The shiny blue and yellow structure looks rather like a giant game of Connect Four. In fact, it is the newly installed PS Booster injection system, which will receive negative hydrogen ions from Linac4 and strip them of their two electrons, before sending them off to the Booster’s four rings. The insertion of this key component of the new accelerator marks the completion of an important stage of the work being carried out on the 215 metres of beam lines that make up the PS Booster complex.

The PS Booster will be completely overhauled during Long Shutdown 2 (LS2) in the framework of the LHC Injector Upgrade project (LIU). Many components, notably numerous magnets and the radiofrequency acceleration system, have been dismantled and extracted, and the teams are preparing for the arrival of their replacements. Surveyors are marking out the locations of the components of the injection and extraction lines on the ground with great precision, while teams install the service networks (electrical cables, cooling and ventilation ducts).

The new acceleration system, which is based on Finemet technology and was developed in collaboration with KEK in Japan, is being installed. The first of the three structures that will house the radiofrequency cavities was inserted into the Booster on Thursday, 6 June and, since then, the teams have been busy fitting it with all its equipment.

LS2,PSB,Finemet,RF System
The first of the three structures that will house the new radiofrequency cavities was inserted into the PS Booster on 6 June 2019 (Image: Julien Ordan/CERN)

Each structure contains eight cavities and 48 power amplifiers and is assembled entirely on the surface, before being emptied of its components, ready to be transported. “Each structure weighs 1.5 tonnes, rising to almost 5 tonnes with the cavities and the amplifiers. That’s why we have to dismantle them, transport them and then reassemble them in the accelerator,” explains Matthias Haase, who is coordinating the installation of the cavities.

His computer screen shows information pertaining to the roughly 1500 connecting cables that he has patiently inventoried, numbered and mapped.
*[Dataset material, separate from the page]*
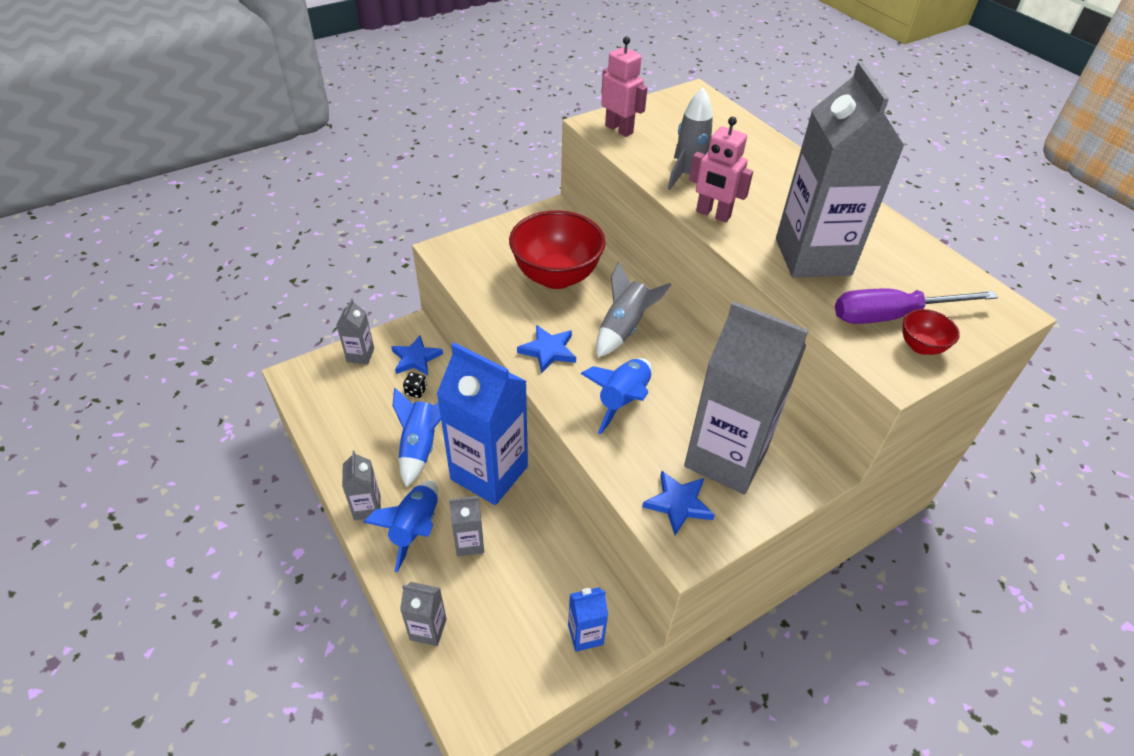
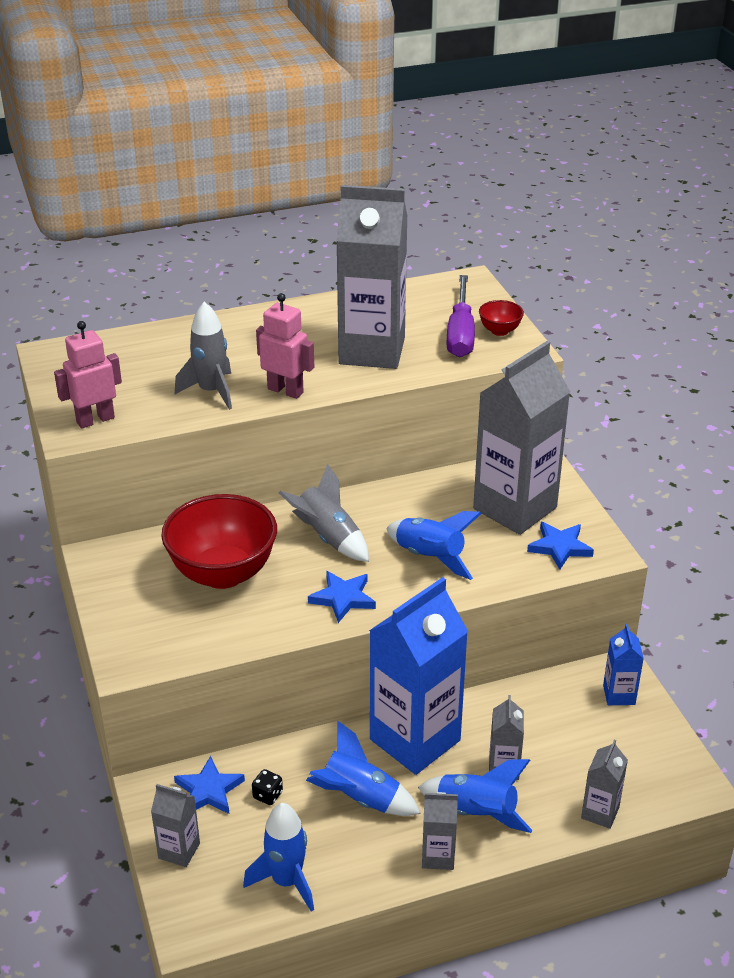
camera: 75 degrees left, 10 degrees down
(337, 417) = (286, 881): none -> blue rocket
(713, 214) = (285, 390): pink robot -> pink robot turned 105 degrees counterclockwise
These plans will enable the cable fitters to connect the RF structures to the power supply and to the control room, using power and signal cables. It’s painstaking work, involving specific constraints relating to the sensitivity of the radiofrequency signals. The cables that transmit the commands to the cavities must be exactly the same length for all three structures, or else the three sets of cavities will not be in sync. “A few centimetres make all the difference,” says Matthias Haase.

The cavity installation will continue until October, when testing will start, and the commissioning of the new acceleration system will begin in November.